Ganesh and his men walked noisily up the steps, the boy making more noise than any.
Swami said, ‘Take my poui and hit him on he bald head while he looking over, sahib. Is the chance of a life-time.’
Ganesh said, ‘You ain’t know how right you is.’
The boy said, ‘You have three witnesses here that he just overbalance and fall down.’
Ganesh didn’t respond.
The boy said, ‘Gimme the stick. I go settle Narayan.’
Swami smiled. ‘You too small.’
Ganesh’s supporters were distributing The Dharma right and left, to people passing in the road, to the eating delegates, to the delegates walking about the yard. At first they tried to get four cents a copy but now they were just giving the paper away.
Partap said calmly, ‘You want me go and abuse Narayan now, pundit? Is the sort of thing I mad enough to do, you know.’ He suddenly became frenzied. ‘Look, all you people better hold me back before I send that thin little man to hospital, you hear. Hold me back!’
They held him back.
Narayan stopped staring across the road and walked slowly towards the landing.
Swami said, ‘You want me kick him down the steps, sahib?’
They held him back too.
Narayan glanced at them. He looked sick.
‘Leave him alone,’ Ganesh said. ‘He finish, poor man.’
The boy said, ‘He look like a wet fowl.’
They heard him going down the steps, clop by clop.
The delegates who had been eating came out to the verandah in small groups, tumbler in hand. They were remaining as calm as possible and behaved as though Ganesh and his men were not there. They washed their hands over the wall and gargled. They talked and laughed, loudly.
Ganesh’s attention was caught by a short, stout gargler at the far end of the verandah. He thought he recognized the energy with which this man was gargling and spitting into the yard; and that over-all jauntiness was definitely familiar. From time to time the gargler gave a curious little hop, and that too Ganesh recognized.
The man stopped gargling and looked around. ‘Ganesh! Ganesh Ramsumair!’
‘Indarsingh!’
He was plumper and moustached, but the weaving and bobbing, the effervescence that made him a star pupil at the Queen’s Royal College, remained. ‘Hello there, old boy.’
‘Man, you talking with a Oxford accent now, man. What happening, man?’
‘Easy, old boy. Nasty trick you’re playing against us. But you’re looking well.
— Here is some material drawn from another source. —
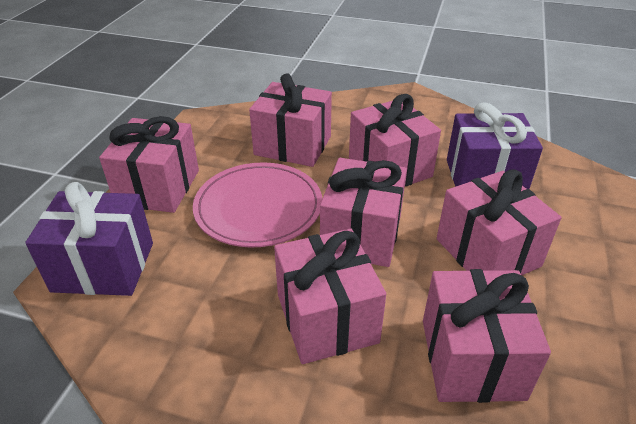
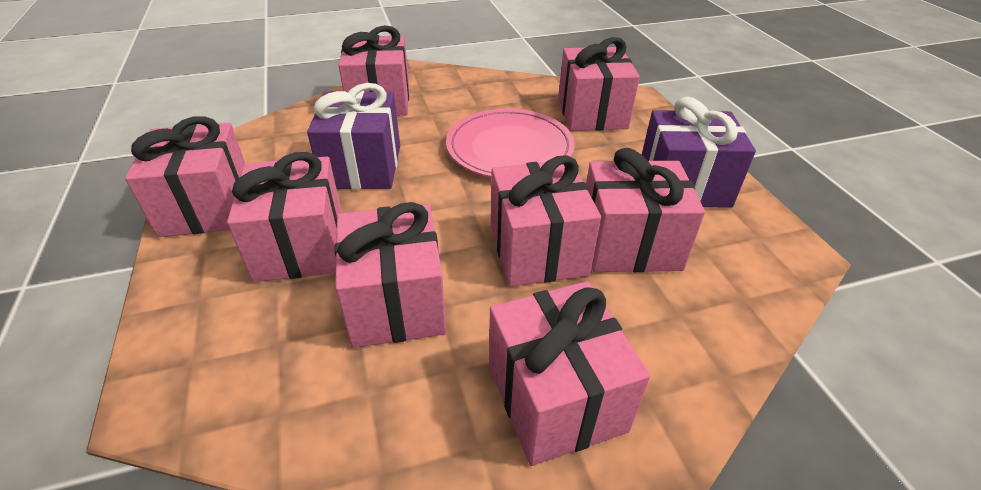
pink gift: 7 -> 8

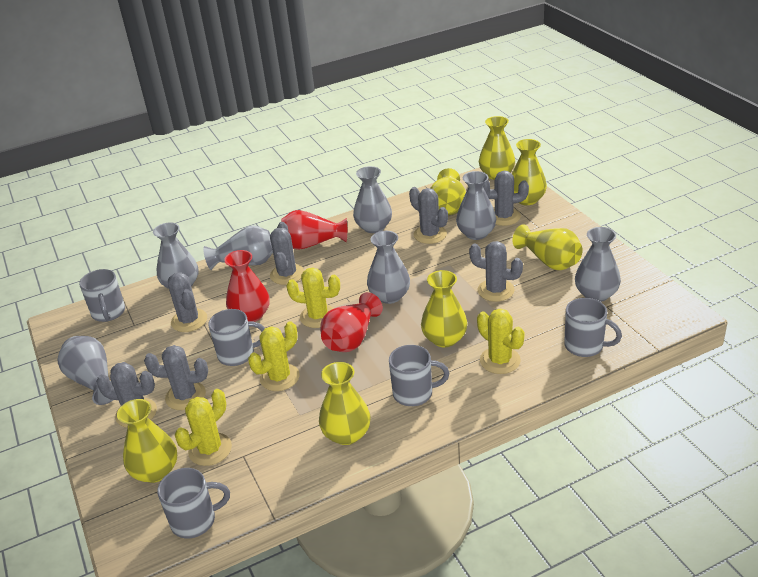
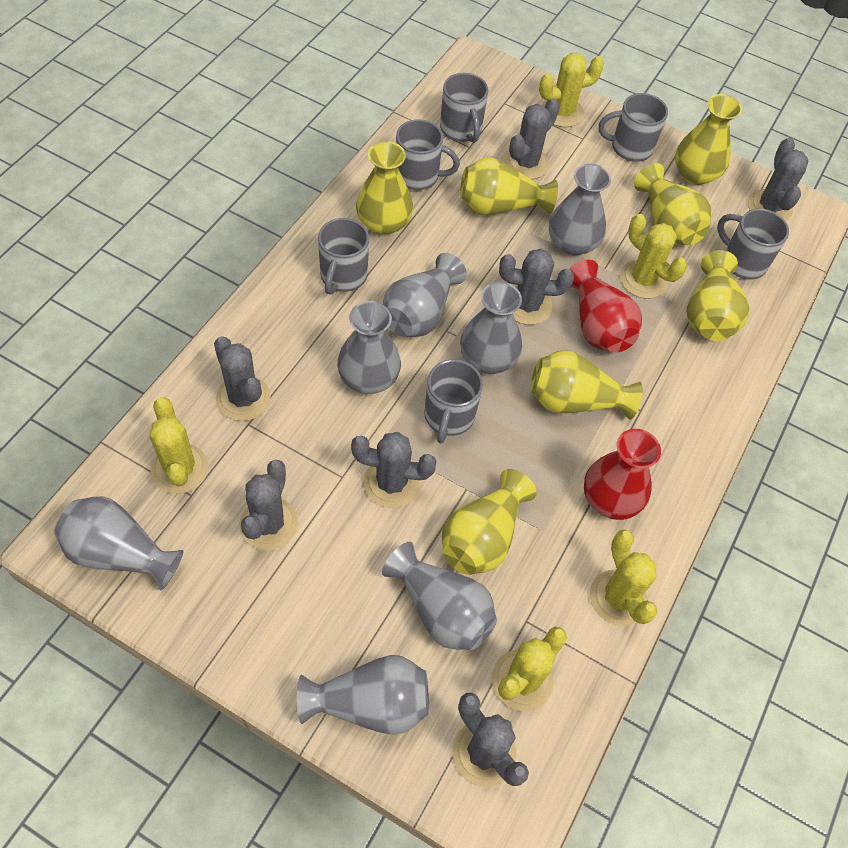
grey mug: 5 -> 6
red vase: 3 -> 2
yellow cactus: 4 -> 5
Demn well.’ He fingered his St Catherine’s Society tie and gave another hop.
Ganesh would have been too embarrassed to talk correctly with Indarsingh. ‘Man, I never did expecting to see you here. A big scholarship-winner like you, man.’
‘Catching hell with law, old boy. Thinking of politics. Starting small. Talking.’
‘Yes, man. Indarsingh was the champion debater at college.’
Swami and the others stood by, gaping. Ganesh said, ‘I ask the pack of all of you to stand guard over me? Where Narayan?’
‘He sitting down quiet quiet downstairs wiping he face with a dirty handkerchief.’
‘Well, go and watch him. Don’t let him start up anything funny.’
The men and the boy left.
Indarsingh took no notice of the interruption. ‘Talking to peasants now. Different thing altogether, old boy. Not like talking to the Lit. Soc. or the Oxford Union.’
‘ Oxford Union.’
‘For years, old boy. Term in. Term out. Indarsingh. Three times nominated for Library Committee. Didn’t get in. Prejudice. Disgusted.’ Indarsingh’s face saddened for a moment.
‘What make you give up law so easy, man?’
‘Talking to peasants,’ Indarsingh repeated. ‘An art, old boy.’
‘Oh, it ain’t so hard.’
Indarsingh paid no attention. ‘Past few months been talking to all sorts of people. Getting practice. Bicycle clubs, football clubs, cricket clubs. No ten-minute things, old boy. Give them something different. One day, at cricket elections, talked for so long gas-lamp went out.’ He looked earnestly at Ganesh. ‘Know what happened?’